Un isolant topologique est un matériau ayant une structure de bande de type isolant mais qui possède des états de surface métalliques. Ces matériaux sont donc isolants "en volume" et conducteurs en surface.

Structure de bande schématique d'un isolant topologique. Le niveau de Fermi est situé dans le gap de l'isolant, et est traversé, sur les bords, par le spectre des états de surface.

Historique

En 2007, cet état de matière a été réalisé pour la première fois en 2D dans un puits quantique de (Hg,Cd)Te [1]. Le BiSb (antimoniure de bismuth) est le premier isolant topologique 3D à être réalisé[2]. La spectroscopie de photoélectrons résolue en angle a été l'outil principal qui a servi à confirmer l'existence de l'état isolant topologique en 3D.

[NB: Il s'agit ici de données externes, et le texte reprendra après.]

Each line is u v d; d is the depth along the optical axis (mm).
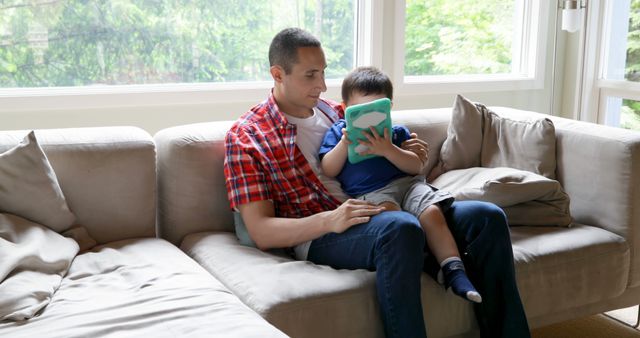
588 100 3619
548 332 2324
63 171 1864
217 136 2082
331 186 1998
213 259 1838
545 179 2174
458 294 1690
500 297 1814
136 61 2785
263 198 1873
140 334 1322
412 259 1649
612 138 2170
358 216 1746
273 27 3031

À la suite de ces deux découvertes, une troisième génération d'isolants topologiques a vu le jour. La manipulation dangereuse de certains éléments comme le mercure et l'antimoine encouragea plusieurs groupes à rechercher des matériaux plus sûrs et plus faciles à produire comme le Bi2Se3 ou bien le Bi2Te3. Peu après la découverte du BiSb, les états de surface du Bi2Se3 ont été observés. À présent, quelques matériaux candidats ont vu le jour. Certains alliages de Heusler ont été étudiés en théorie. Cependant, la fabrication de ces matériaux freine les chercheurs.

Plus récemment, en 2012, un nouvel ordre topologique - dit topologique cristallin - a été démontré et observé dans les sels de plomb et d'étain (par ex : SnTe). La structure électronique de l'ordre "topologique cristallin" présente des propriétés originales issues des propriétés de symétrie cristalline, tandis que les états électroniques de surface d'un isolant topologique conventionnel possèdent des propriétés qui résultent de la simple symétrie - T - par inversion du temps.

Caractéristiques

La structure électronique de ces matériaux présente une faible largeur de bande interdite (gap séparant l'état de plus haute énergie de la bande de valence, de l'état de plus faible énergie de la bande de conduction) de l'ordre de quelques dixièmes d'eV. Ce gap est donc plus proche de celui d'un semi-conducteur, que caractéristique d'un bon isolant conventionnel (gap de plusieurs eV). C'est dans ce faible gap que sont localisés les états de surface qui assurent la conduction électronique. Les électrons possédant un spin 1/2 et pour des raisons de symétrie par rapport à l'inversion du temps, il existe pour chaque état de Bloch de vecteur d'onde k, un état de même énergie et de spin et vecteur d'onde (-k) opposés (doublet de Kramers). En bordure de zone de Brillouin (k=0 et k= π/a) ces états de surface sont donc doublement dégénérés.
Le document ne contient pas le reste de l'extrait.